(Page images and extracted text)
★ ★ ★ ★ ★ ★ ★

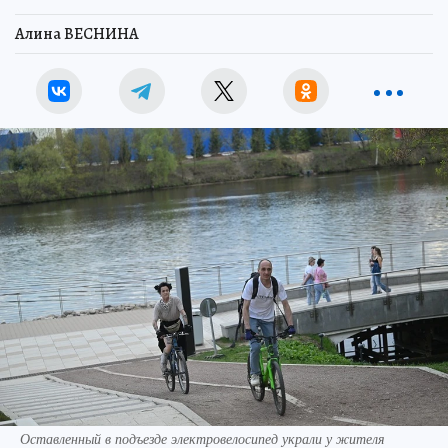
Алина ВЕСНИНА
Оставленный в подъезде электровелосипед украли у жителя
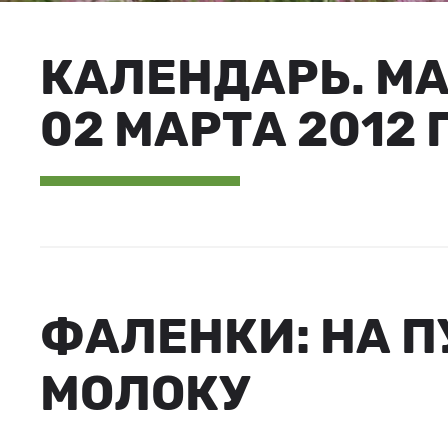
КАЛЕНДАРЬ. М
02 МАРТА 2012 
ФАЛЕНКИ: НА П
МОЛОКУ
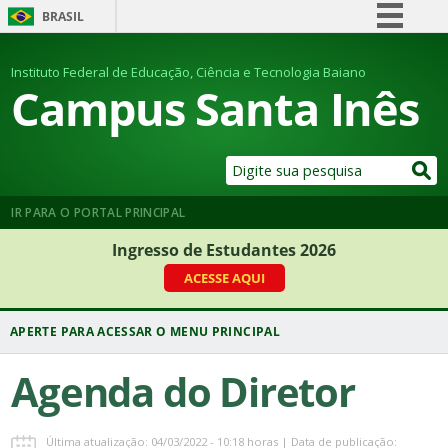
BRASIL
Simplifique!
Instituto Federal de Educação, Ciência e Tecnologia Baiano
Comunica BR
Campus Santa Inês
Participe
Acesso à informação
Legislação
Canais
IR PARA O PORTAL PRINCIPAL
Ingresso de Estudantes 2026
ACESSE AQUI
Agenda do Diretor
Última atualização: 04/03/2022 - 10:18 horas | Data de publicação:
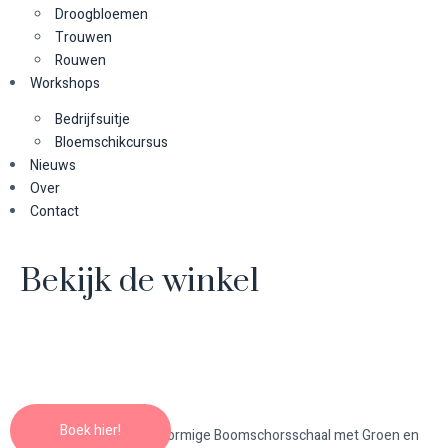
Droogbloemen
Trouwen
Rouwen
Workshops
Bedrijfsuitje
Bloemschikcursus
Nieuws
Over
Contact
Bekijk de winkel
Boek hier!
Home
/
Planten
/ Hartvormige Boomschorsschaal met Groen en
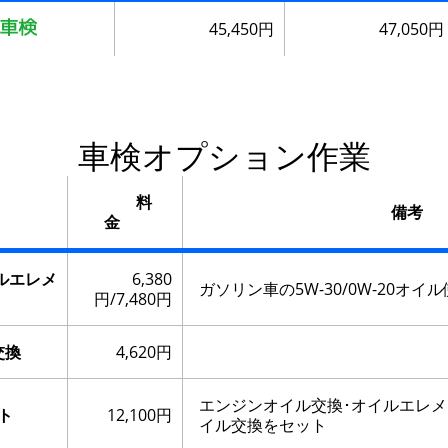
45,450円
47,050円
車検オプション作業
料
備考
金
ルエレメ
6,380
ガソリン車の5W-30/0W-20オ
円/7,480円
交換
4,620円
エンジンオイル交換･オイルエレメ
ト
12,100円
イル交換をセット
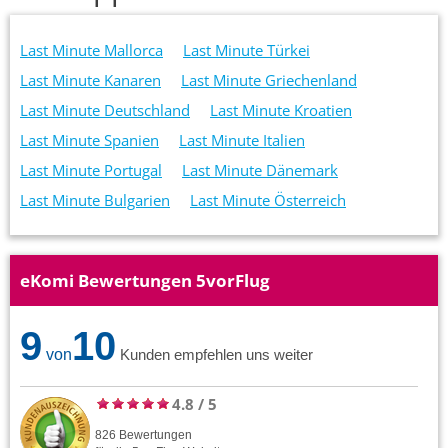
Last Minute Mallorca
Last Minute Türkei
Last Minute Kanaren
Last Minute Griechenland
Last Minute Deutschland
Last Minute Kroatien
Last Minute Spanien
Last Minute Italien
Last Minute Portugal
Last Minute Dänemark
Last Minute Bulgarien
Last Minute Österreich
eKomi Bewertungen 5vorFlug
9
10
von
Kunden empfehlen uns weiter
4.8
/
5
826
Bewertungen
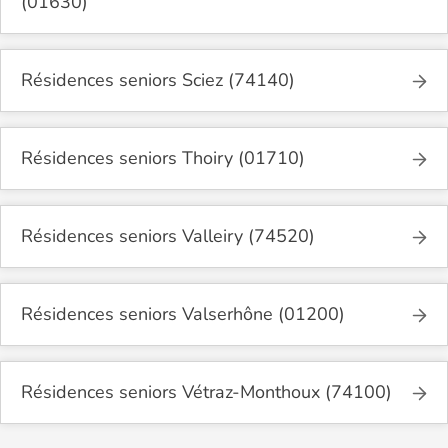
(01630)
Résidences seniors Sciez (74140)
Résidences seniors Thoiry (01710)
Résidences seniors Valleiry (74520)
Résidences seniors Valserhône (01200)
Résidences seniors Vétraz-Monthoux (74100)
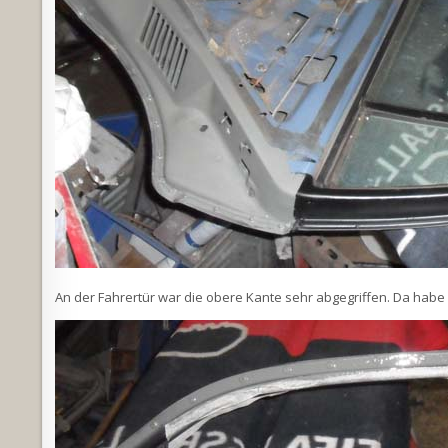
An der Fahrertür war die obere Kante sehr abgegriffen. Da habe 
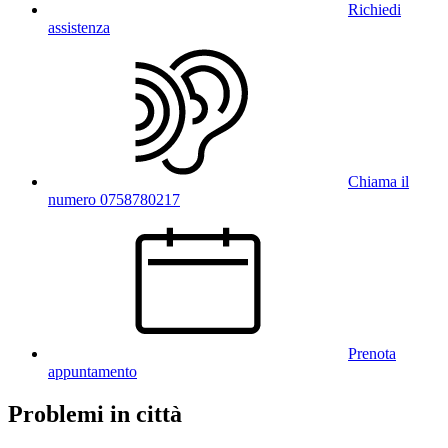
Richiedi
assistenza
Chiama il
numero 0758780217
Prenota
appuntamento
Problemi in città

★ ★ ★ ★ ★ ★ ★

* GOAL OF THE EXERCISE: The answer should contain nothing but the lines from the top of the data above through the line containing "appuntamento", copied exactly, with no images.

* TASK OUTPUT:
Алина ВЕСНИНА
Оставленный в подъезде электровелосипед украли у жителя
КАЛЕНДАРЬ. М
02 МАРТА 2012 
ФАЛЕНКИ: НА П
МОЛОКУ
BRASIL
Simplifique!
Instituto Federal de Educação, Ciência e Tecnologia Baiano
Comunica BR
Campus Santa Inês
Participe
Acesso à informação
Legislação
Canais
IR PARA O PORTAL PRINCIPAL
Ingresso de Estudantes 2026
ACESSE AQUI
Agenda do Diretor
Última atualização: 04/03/2022 - 10:18 horas | Data de publicação:
Droogbloemen
Trouwen
Rouwen
Workshops
Bedrijfsuitje
Bloemschikcursus
Nieuws
Over
Contact
Bekijk de winkel
Boek hier!
Home
/
Planten
/ Hartvormige Boomschorsschaal met Groen en
45,450円
47,050円
車検オプション作業
料
備考
金
ルエレメ
6,380
ガソリン車の5W-30/0W-20オ
円/7,480円
交換
4,620円
エンジンオイル交換･オイルエレメ
ト
12,100円
イル交換をセット
Last Minute Mallorca
Last Minute Türkei
Last Minute Kanaren
Last Minute Griechenland
Last Minute Deutschland
Last Minute Kroatien
Last Minute Spanien
Last Minute Italien
Last Minute Portugal
Last Minute Dänemark
Last Minute Bulgarien
Last Minute Österreich
eKomi Bewertungen 5vorFlug
9
10
von
Kunden empfehlen uns weiter
4.8
/
5
826
Bewertungen
(01630)
Résidences seniors Sciez (74140)
Résidences seniors Thoiry (01710)
Résidences seniors Valleiry (74520)
Résidences seniors Valserhône (01200)
Résidences seniors Vétraz-Monthoux (74100)
An der Fahrertür war die obere Kante sehr abgegriffen. Da habe 
Richiedi
assistenza
Chiama il
numero 0758780217
Prenota
appuntamento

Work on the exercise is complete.